Answer the following:

  1. Draw two functions, one of which is increasing on $\mathbb{R}$ and the other which is decreasing on $(-\infty, 0] \cup [3, \infty]$ and increasing on $[0, 3]$.
  2. Given the function \[f(x) = (x-1)^2(x+1)^2\] state the intervals on which it is increasing and decreasing.
  3. The total cost $C(x)$, as we know, is a function that outputs the total cost to produce $x$ units. Explain why $C(x)$ is an increasing function on $[0, \infty)$.
  4. The total daily cost to manufacture $x$ plastic forks is \[C(x) = 2000 + 2x - 0.0001x^2 \qquad 0 \leq x \leq 10000\]
    1. What is the actual cost in manufacturing the 2001th fork?
    2. What is the marginal cost in manufacturing when $x = 2000$? Interpret the marginal cost in English.
    3. Find the average cost function $\bar{C}$.
    4. Find the marginal average cost function $\bar{C}'$.
  5. Suppose the marginal profit function is positive at $x = a$. Should we decrease the level of production? Give at least one reason to support your claim.
  6. Suppose you are given a demand function $p = f(x)$ where $x$ is quantity demanded. You manage to solve for $x$, so you now have an equation $x = f(p)$. Explain in economic terms why $f(p)$ is a decreasing function.
  7. Costco decided to open a new factory to increase rotisserie chicken output.
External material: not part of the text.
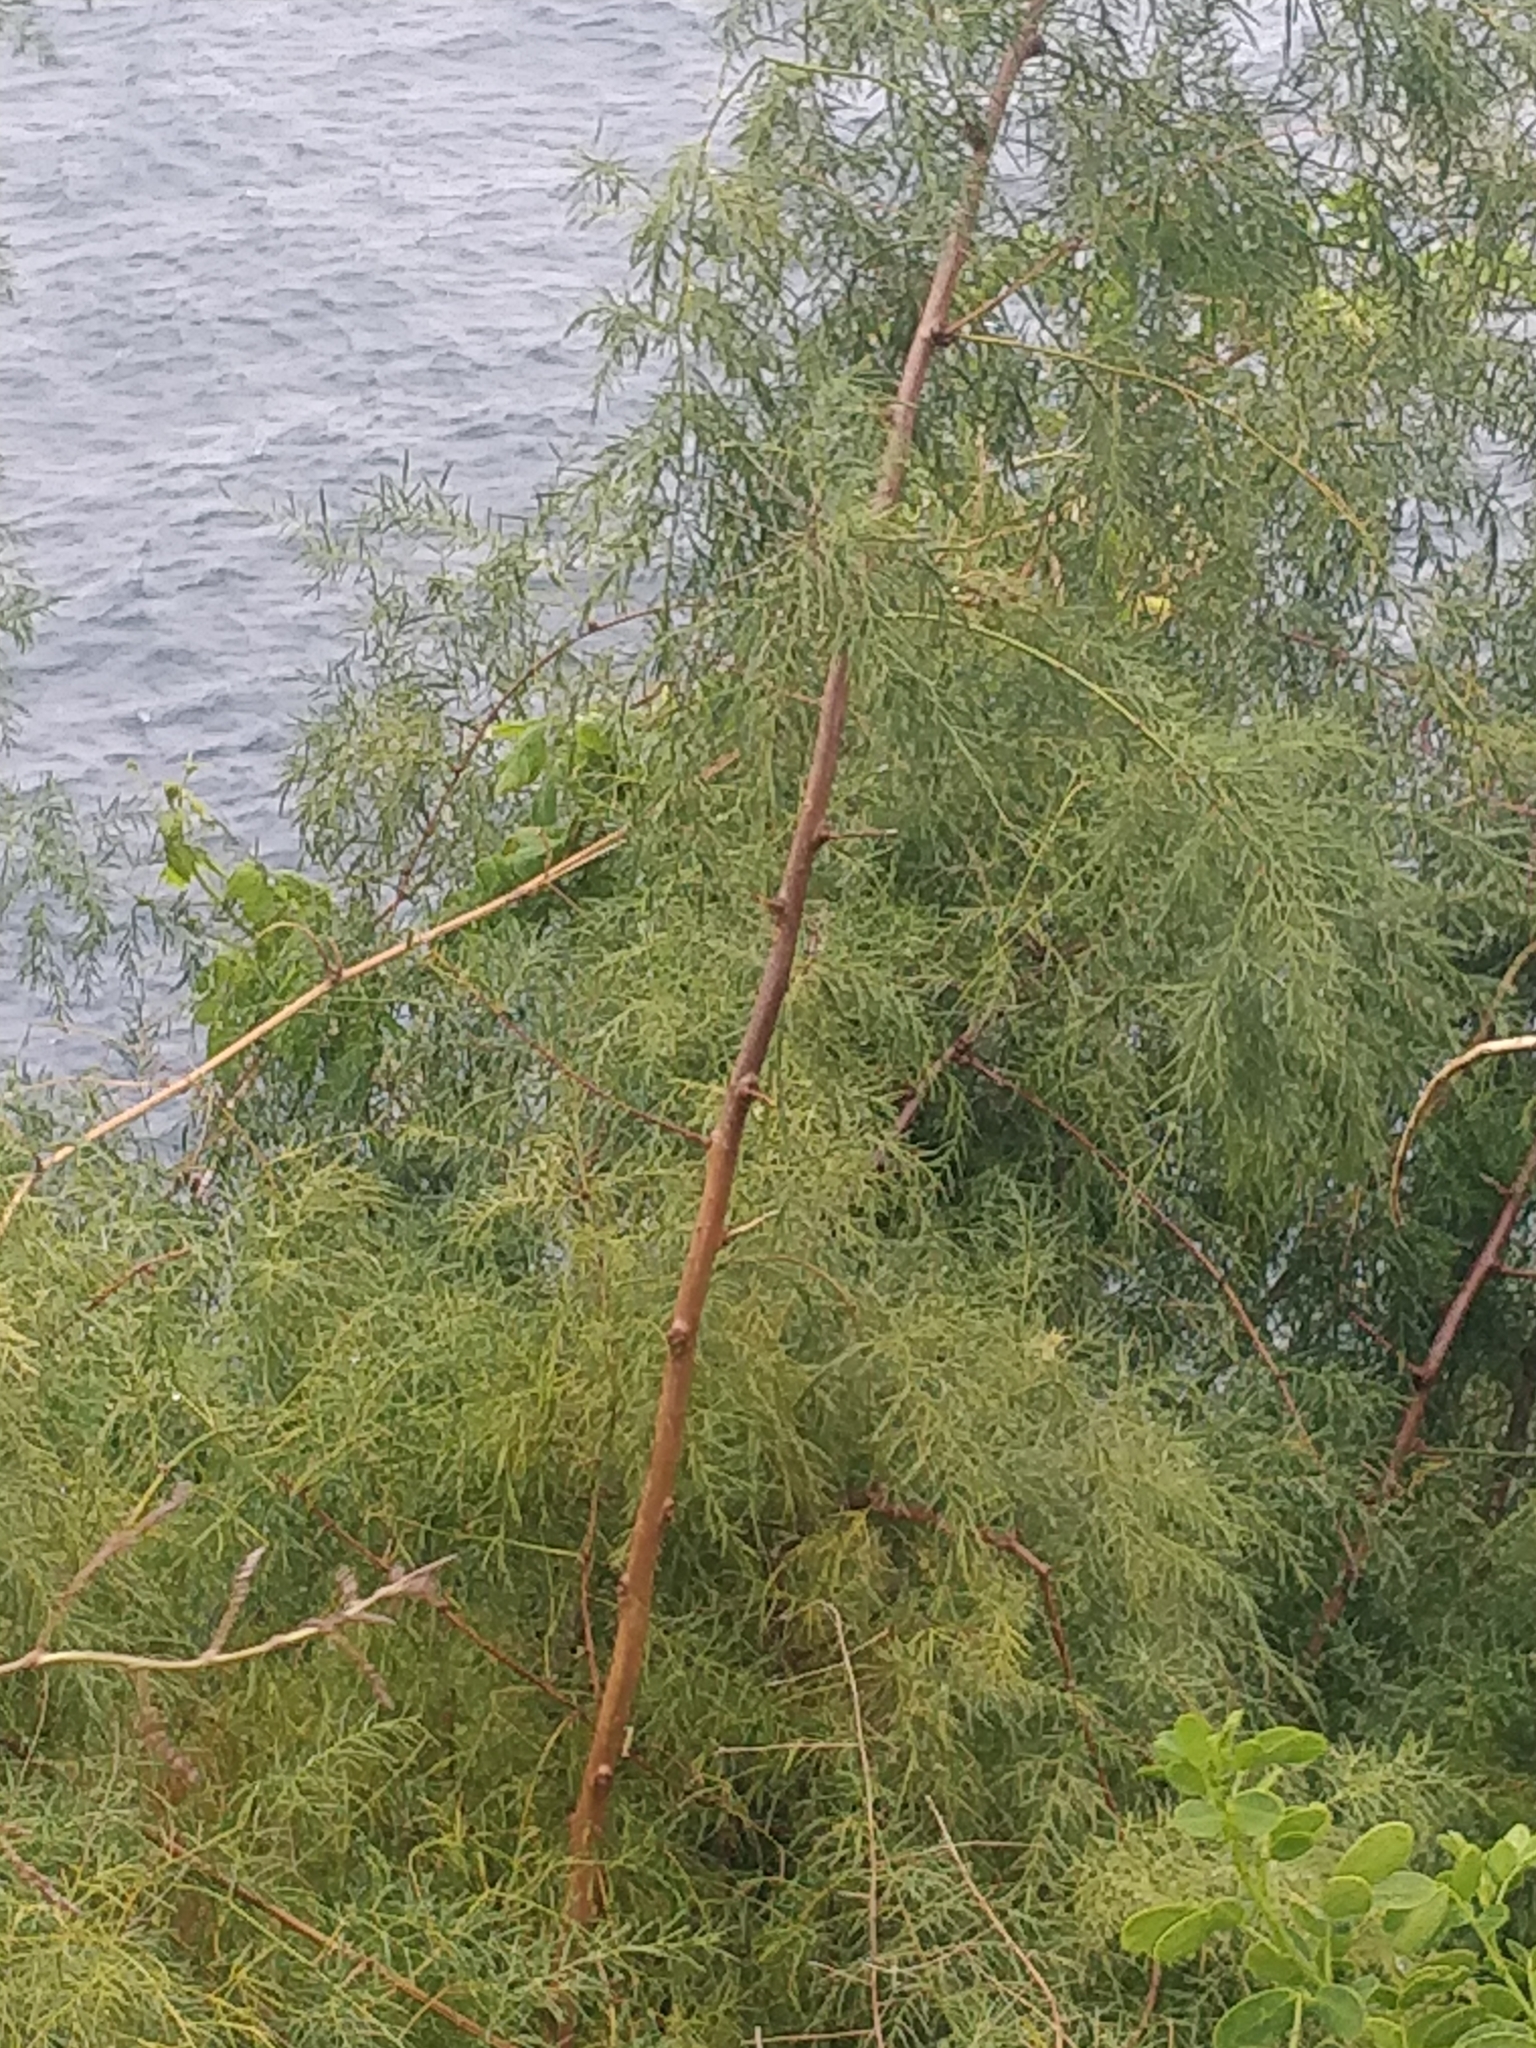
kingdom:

It is estimated the total cost for producing $x$ rotisserie chickens is \[C(x) = 5.2x + 200000\] dollars per year.
    1. Find the average cost function $\bar{C}$.
    2. Find the marginal average cost function $\bar{C}'$. Using the graph in part (a), explain why $\bar{C}'$ is negative for all values of $x$.
    3. Find $\lim_{x\rightarrow\infty}\bar{C}$ and interpret your results.
  8. Elektro plans to open an Ancient Relic item shop. He determined the demand for these items is \[p = -0.04x + 800 \qquad 0 \leq x \leq 20000\]
    1. Find the revenue function $R$.
    2. Find the marginal revenue function $R'$.
    3. Compute $R'(4000)$ and interpret your results.
  9. The weekly demand for Liv's Legendary Items is \[p = 600 - 0.05x \qquad 0 \leq x \leq 12000\] where $p$ is the unit price in dollars and $x$ is the quantity demanded. The weekly total cost associated with manufacturing Liv's Legendary Items is given by \[C(x) = 0.000002x^3 - 0.03x^2 + 400x + 80000\] where $x$ is the cost in producing $x$ items.
    1. Find the revenue function $R$ and the profit function $P$.
    2. Find the marginal cost function $C'$, marginal revenue function $R'$ and the marginal profit function $P'$.
    3. Compute $C'(2000), R'(2000)$ and $P'(2000)$ and interpret each number in English.
  10. Suppose we have a demand equation \[p = -0.4x +20\]
    1. Find the elasticity of demand.
    2. Is the demand elastic, unitary, or inelastic at $p = 10$?
    3. Determine the range of values in which demand is elastic, unitary, or inelastic.
  11. Suppose we have a demand equation \[x = \sqrt{400 - 5p} \qquad 0 \leq p \leq 80\] where $p$ is in dollars and the quantity demanded $x$ is in hundreds.
    1. Find the elasticity of demand.
    2. When is the demand unitary? (Hint: solve for $E(p) = 1$)
    3. Is the demand elastic or inelastic at $p = 40$? Interpret $E(40)$ in English.
    4. If the unit price is increased slightly from $40$, does the revenue increase or decrease?
  12. A demand equation $x = f(p)$. Keeping in mind problem 6, what happens to the quantity demanded $x$ when you increase the price?
  13. Suppose we have a demand equation $x = f(p)$ and it is inelastic at $p = a$. Keeping in mind the previous question, why does increasing the price increase the revenue?
  14. Find the first and second derivatives of the following functions:
    1. $f(u) = \sqrt{4 - 3u}$
    2. $g(a) = a^2(3a+1)^4$